Additionally, powerlessness, similar to the situation of native Filipinos, who were taken from their homes to be exhibits in the 1904 St. Louis World Fair, as shown in Marlon Fuentes’ “Bontoc Eulogy,” is also made present in Escobar’s work through Ms. Nava. In panel ten, Ms. Nava makes one final attempt to express power through a verbalization of her thoughts saying, “You are all spoiled little boys and girls!! You have free education and you just waste it! All these opportunities that you have every day?? Do you know what it’s like to have to quit school and work in a field of landfill all day long??” (Escobar). From these lines, Escobar puts to light the true hardships that Ms. Nava faced as a Filipino immigrant worker, such as the indirect reference to the possibility that she had to quit school to work in landfills. As a Filipino immigrant worker, Ms. Nava lacked all the opportunities the students of her classroom have, but she still persevered through life to become an educator. Even after reaching America to become a teacher, she is still met with a complete powerlessness through struggles and hardships that appear unmovable, as demonstrated by the response she receives from her American students and the actions of the school administration in the panels that follow.
Similar to the native Filipinos of “Bontoc Eulogy,” Ms. Nava from the perspective of her students is like an exhibit, where she is laughed and mocked, as demonstrated in panel eleven. After Ms. Nava’s burst of anger through a final plea to educate her class, the narrator describes the feelings of the students saying, “The class erupted. They exchanged glances and held their bellies. They couldn’t relate. The concepts were so alien to them that it was funny.
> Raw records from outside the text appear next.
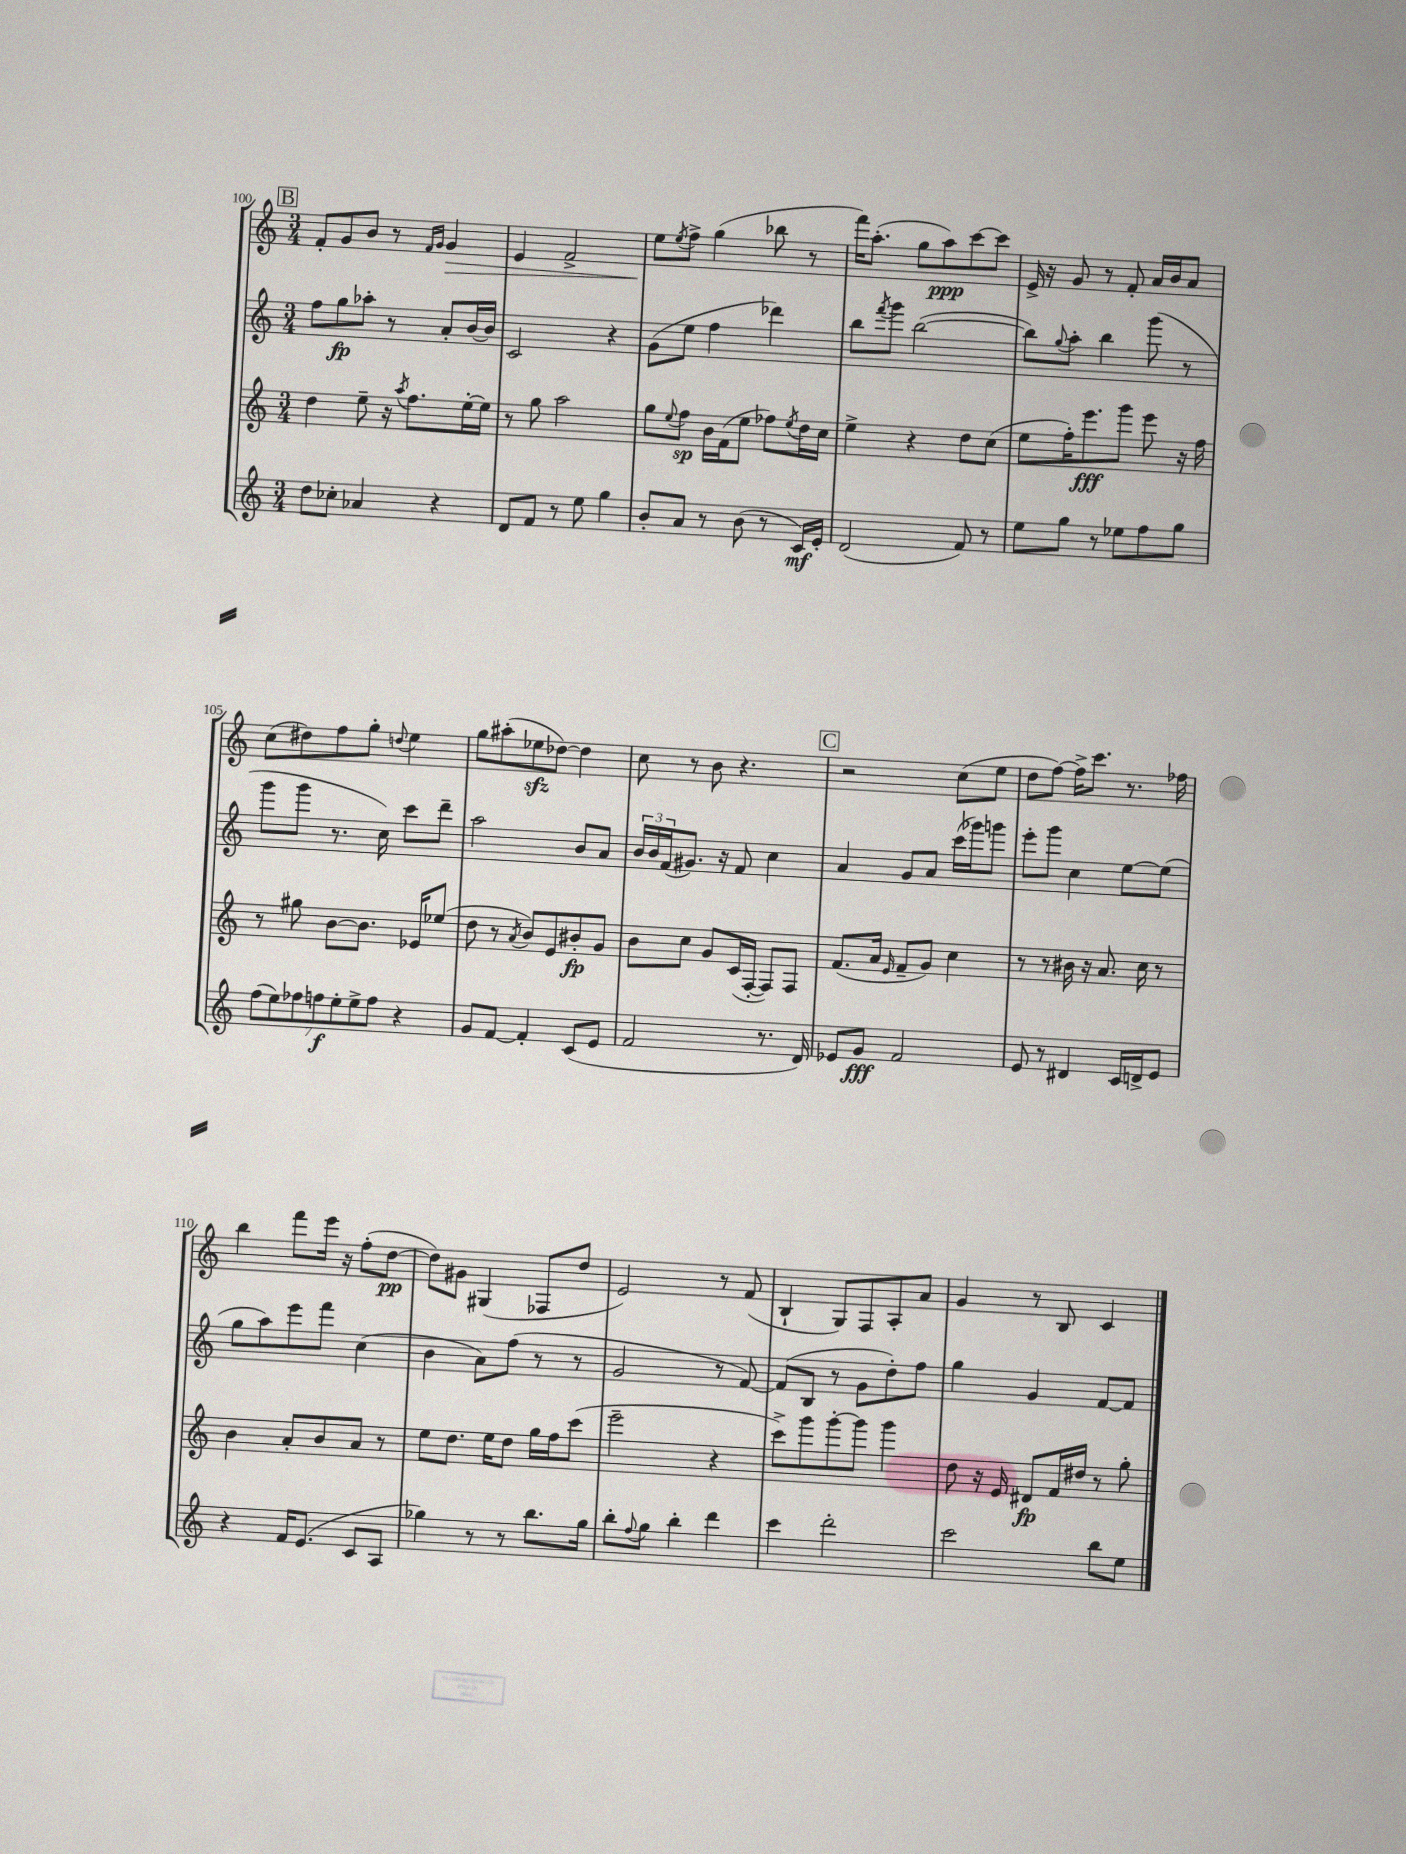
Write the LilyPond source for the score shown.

<<
\new StaffGroup <<
\new Staff = "s0" {
    \clef treble \key c \major \numericTimeSignature \time 3/4
    \mark \markup { \box "B" } f'8-. g'8 b'8 r8 \grace { f'16 g'16 } g'4\> |
    e'4 f'2-> |
    e''8\! \acciaccatura { e''8 } f''8-> g''4( bes''8 r8 |
    f'''16) a''8.-.( g''8 a''8\ppp) c'''8~ c'''8 |
    e'16-> r16 g'8 r8 f'8-. a'16 b'16 a'8 |
    c''8( dis''8) f''8 g''8-. \appoggiatura { d''8 } e''4 |
    g''8 ais''8-.( ees''8\sfz des''8~) des''4 |
    c''8 r8 b'8 r4. |
    \mark \markup { \box "C" } r2 c''8( e''8 |
    d''8 f''8~) f''16-> c'''8. r8. fes''16 |
    b''4 f'''8 e'''16 r16 f''8-.( d''8~\pp |
    d''8) gis'8 gis4( fes8 d''8 |
    e'2) r8 f'8( |
    b4-! g8) f8 a8-. a'8 |
    g'4 r8 b8 c'4 \bar "|." |
}
\new Staff = "s1" {
    \clef treble \key c \major \numericTimeSignature \time 3/4
    \mark \markup { \box "B" } f''8 g''8\fp aes''8-. r8 a'8-. b'16~ b'16 |
    c'2 r4 |
    g'8( e''8 f''4 des'''4) |
    b''8 \acciaccatura { f'''8 } g'''8 b''2~( |
    b''8) \appoggiatura { g''8 } a''8-. b''4 g'''8( r8 |
    g'''8 g'''8 r8. c''16) c'''8 d'''8-- |
    a''2 b'8 a'8 |
    \tuplet 3/2 { b'16 b'16 f'16( } gis'8.) r16 f'8 c''4 |
    \mark \markup { \box "C" } a'4 g'8 a'8 c'''16( ges'''16) g'''8 |
    e'''8-. g'''8 c''4 e''8~ e''8( |
    g''8 a''8) e'''8 f'''8 c''4( |
    b'4 a'8) f''8( r8 r8 |
    g'2 r8 f'8~) |
    f'8( b8 r8 g'8 d''8-.) f''8 |
    g''4 g'4 f'8~ f'8 \bar "|." |
}
\new Staff = "s2" {
    \clef treble \key c \major \numericTimeSignature \time 3/4
    \mark \markup { \box "B" } d''4 e''8-- r16 \acciaccatura { a''8 } f''8. e''16~-. e''16 |
    r8 g''8 a''2 |
    g''8 \appoggiatura { e''8 } f''8\sp b'16 f'16( e''8 fes''8) \acciaccatura { e''8 } d''16 c''16 |
    e''4-> r4 d''8 c''8( |
    e''8 f''16-.) e'''8.\fff g'''8 e'''8 r16 f''16 |
    r8 gis''8 b'8~ b'8. ees'16 ees''8( |
    d''8 r8 \acciaccatura { a'8 } b'8) e'8 bis'8-.\fp g'8 |
    b'8 c''8 g'8 c'16( f16~-. f8) f8 |
    \mark \markup { \box "C" } f'8.( a'16 \grace { e'16 } f'8-- g'8) c''4 |
    r8 r8 bis'16 r16 a'8. c''16 r8 |
    b'4 a'8-. b'8 a'8 r8 |
    e''8 d''8. e''16 d''8 g''16 f''16 c'''8( |
    e'''2-- r4 |
    c'''8->) g'''8 g'''8~-. g'''8 g'''4 |
    d''8 r16 e'16 dis'8\fp f'16 dis''16 r8 g''8-. \bar "|." |
}
\new Staff = "s3" {
    \clef treble \key c \major \numericTimeSignature \time 3/4
    \mark \markup { \box "B" } d''8 ces''8-. aes'4 r4 |
    d'8 f'8 r8 e''8 g''4 |
    b'8-. a'8 r8 b'8( r8 c'16\mf) e'16-. |
    d'2( f'8) r8 |
    e''8 g''8 r8 ees''8 f''8 g''8 |
    \tuplet 7/4 { f''8( e''8) fes''8 f''8\f e''8-. e''8-> f''8 } r4 |
    g'8 f'8~ f'4-. c'8( e'8 |
    f'2 r8. d'16) |
    \mark \markup { \box "C" } ees'8 g'8\fff f'2 |
    e'8 r8 dis'4 c'16 d'16-> e'8 |
    r4 f'16 e'8.( c'8 a8 |
    ges''4) r8 r8 b''8. ges''16 |
    b''8-. \appoggiatura { f''8 } g''8 b''4-. d'''4 |
    c'''4 d'''2-. |
    c'''2 b''8 e''8 \bar "|." |
}
>>
>>
\layout { \context { \Score currentBarNumber = #100 } }
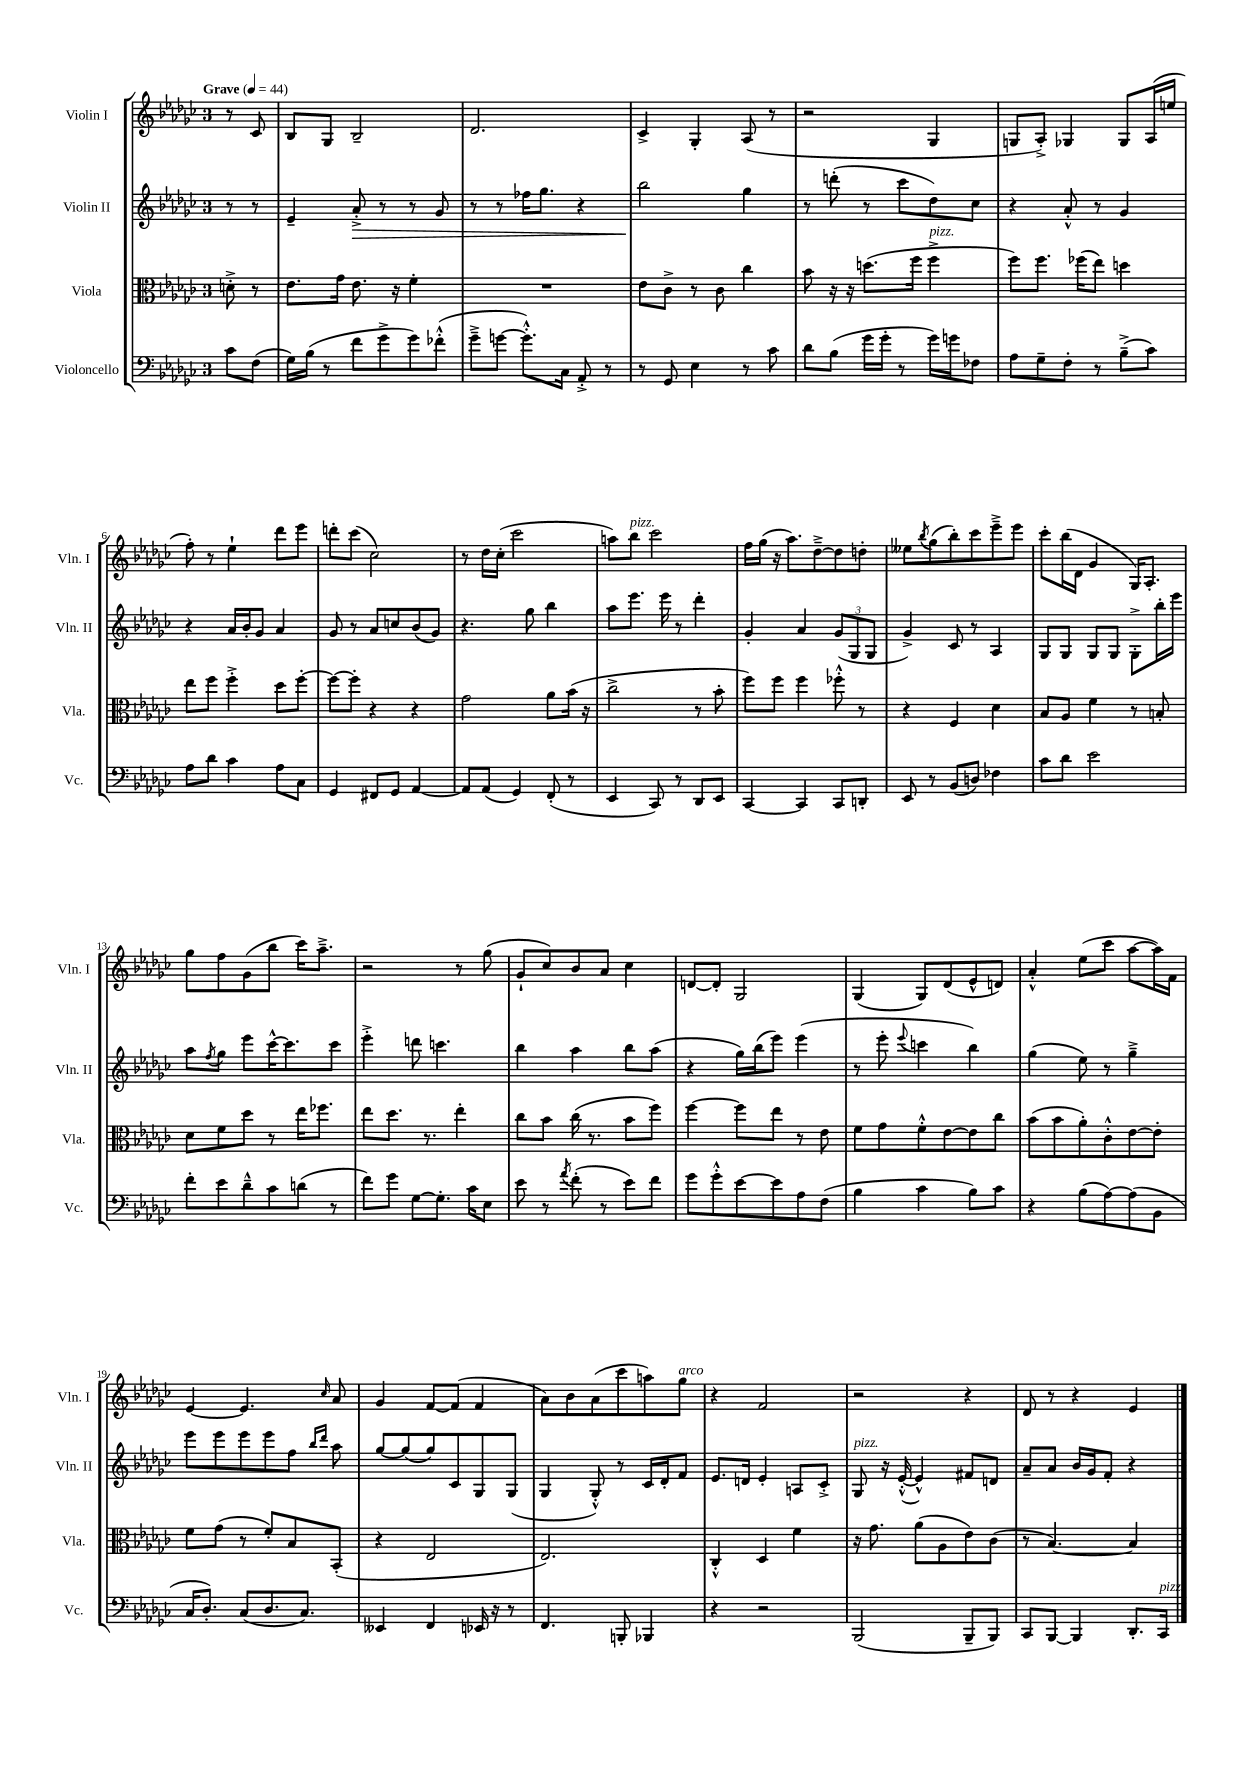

What was that, Ms. Nava??… She’s nuts dude. Fuckin’ nuts!” (Escobar). Like the Filipinos, who were on display at the 1904 St. Louis World Fair, Ms. Nava is seen as something alien, which leads her class to view her as nothing more than spectacle, rather than their instructor, when she attempts to educate the class. Aside from the narrator’s connection with Ms. Nava, the classroom lacks the values of kapwa and pakikisama, as the majority of the class fails to relate and understand the hardships that Ms. Nava faces as a Filipino teacher on a work visa.
Through this work, I was able to establish connections with some of the core values of Filipinos and the common struggles faced by Filipinos throughout history. I also learned about the struggles of a particular individual, Ms. Nava, who struggled through growing up working in a landfill. Even after she migrated to America on a work visa, she is met with disrespect by her students and powerlessness, when she is fired by the school administration and deported back to the Philippines. Before reading this work, I never really thought of the struggles that teachers go through as educators of young students, as I did not connect with teachers in the way the narrator is able to with Ms. Nava. Through a deeper analysis of this work, I saw correlations with many of the past topics discussed throughout the semester, which improved my reading experience. After analyzing this work, I was able to gain a deeper appreciation for a comic that appeared simple from first glance, but actually contained a wealth of insight into Filipino culture.